I know that allocating a 2D array to the GPU that can be addressed in the form [i]array[j] isn’t fast due to the double pointers, but how do you actually allocate an array in such a manner? Searches on the forums have given the answer “flatten it to a 1D array”, but my supervisor wants to see the difference in access time between a double pointered array and the flattened version. Does anyone have a simple example of how to allocate and copy to/from a 2D array in this manner? Thanks in advance.

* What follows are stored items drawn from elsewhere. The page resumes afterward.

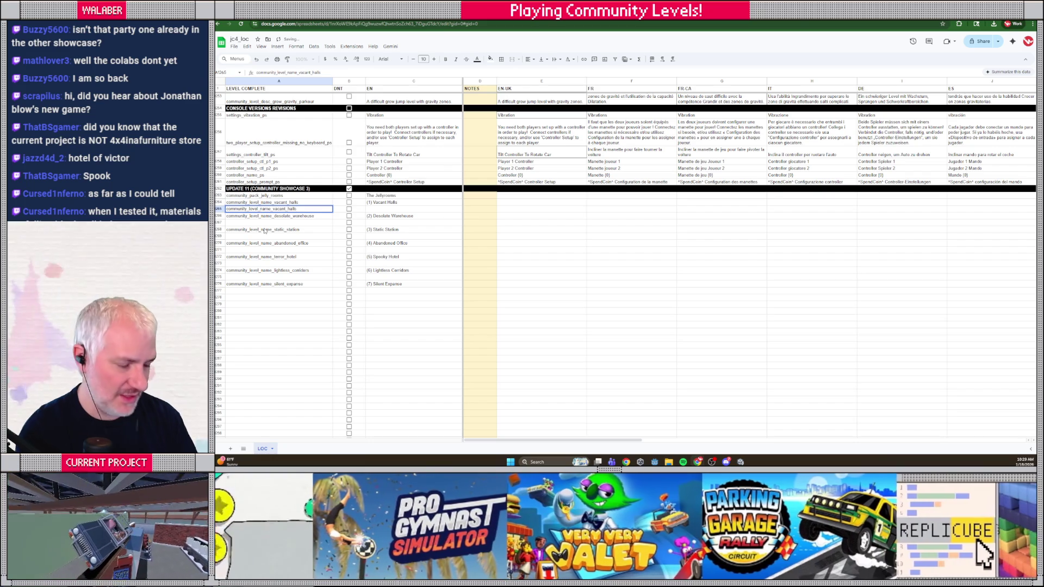
pyautogui.press('Delete')
pyautogui.press('Delete')
pyautogui.press('Delete')
pyautogui.write('desc')
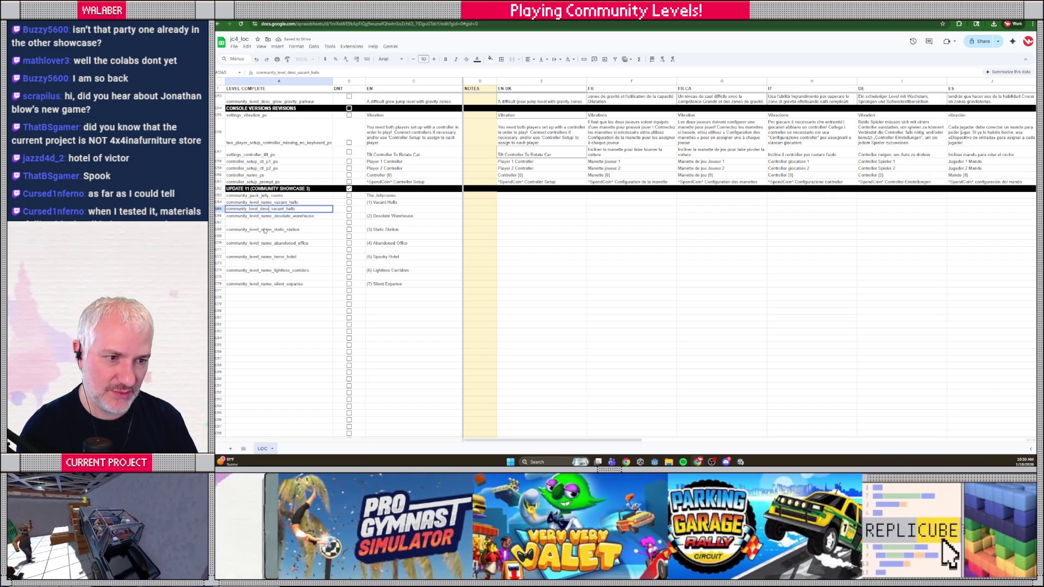
pyautogui.press('Tab')
pyautogui.press('Tab')
pyautogui.write('A')
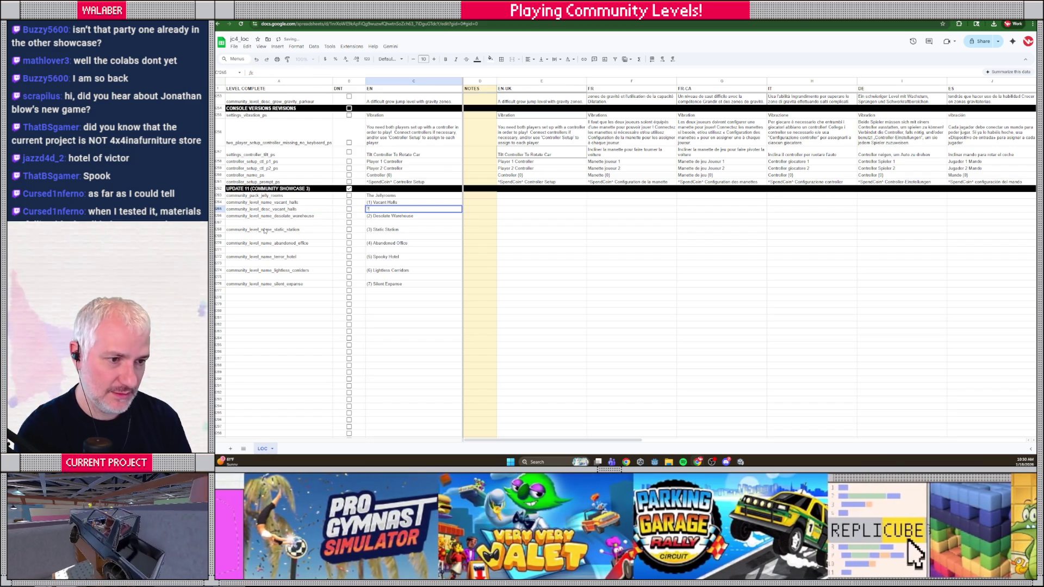
pyautogui.press('Return')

This is a pretty trivial example, and I wouldn’t recommend it for benchmarking, but it at least shows one way to do it:
#include <assert.h>
#include <stdio.h>
#include <cuda_runtime.h>
#ifndef gpuAssert
#include <stdio.h>
#define gpuAssert( condition ) {if( (condition) != 0 ) { fprintf( stderr, "\n FAILURE %d in %s, line %d\n", condition, __FILE__, __LINE__ );exit( 1 );}}
#endif
#define _DSIZE (32)
__device__ float * ad[3];
__global__ void testkernel2(float *d)
{
unsigned int idx = threadIdx.x + blockDim.x*blockIdx.x;
d[idx] += ad[0][idx] + ad[1][idx] + ad[2][idx];
}
int main()
{
float *a, *b, *c, *d;
float *_a, *_b, *_c, *_d;
assert( !(( a = (float *)malloc(_DSIZE * sizeof(float)) ) == NULL) );
assert( !(( b = (float *)malloc(_DSIZE * sizeof(float)) ) == NULL) );
assert( !(( c = (float *)malloc(_DSIZE * sizeof(float)) ) == NULL) );
assert( !(( d = (float *)malloc(_DSIZE * sizeof(float)) ) == NULL) );
gpuAssert( cudaMalloc( (void**)&_a, _DSIZE * sizeof(float) ) );
gpuAssert( cudaMalloc( (void**)&_b, _DSIZE * sizeof(float) ) );
gpuAssert( cudaMalloc( (void**)&_c, _DSIZE * sizeof(float) ) );
gpuAssert( cudaMalloc( (void**)&_d, _DSIZE * sizeof(float) ) );
for(int i = 0; i < _DSIZE; i++) {
a[i] = 3.f;
b[i] = 5.f;
c[i] = 7.f;
d[i] = (float)i;
}
gpuAssert( cudaMemcpy(_a, a, _DSIZE * sizeof(float), cudaMemcpyHostToDevice) );
gpuAssert( cudaMemcpy(_b, b, _DSIZE * sizeof(float), cudaMemcpyHostToDevice) );
gpuAssert( cudaMemcpy(_c, c, _DSIZE * sizeof(float), cudaMemcpyHostToDevice) );
gpuAssert( cudaMemcpy(_d, d, _DSIZE * sizeof(float), cudaMemcpyHostToDevice) );
gpuAssert( cudaMemcpyToSymbol( ad, &_a, sizeof(float *), sizeof(float *) * (size_t)0, cudaMemcpyHostToDevice) );
gpuAssert( cudaMemcpyToSymbol( ad, &_b, sizeof(float *), sizeof(float *) * (size_t)1, cudaMemcpyHostToDevice) );
gpuAssert( cudaMemcpyToSymbol( ad, &_c, sizeof(float *), sizeof(float *) * (size_t)2, cudaMemcpyHostToDevice) );
testkernel2 <<< 1, _DSIZE >>> (_d);
gpuAssert( cudaThreadSynchronize() );
gpuAssert( cudaMemcpy(d, _d, _DSIZE * sizeof(float), cudaMemcpyDeviceToHost) );
for(int i = 0; i < _DSIZE; i++) {
fprintf(stdout, "%2d %6.1f\n", i, d[i]);
}
cudaFree(_a);
cudaFree(_b);
cudaFree(_c);
cudaFree(_d);
free(a);
free(b);
free(c);
free(d);
return cudaThreadExit();
}
You might be able to turn it into something that suits your needs.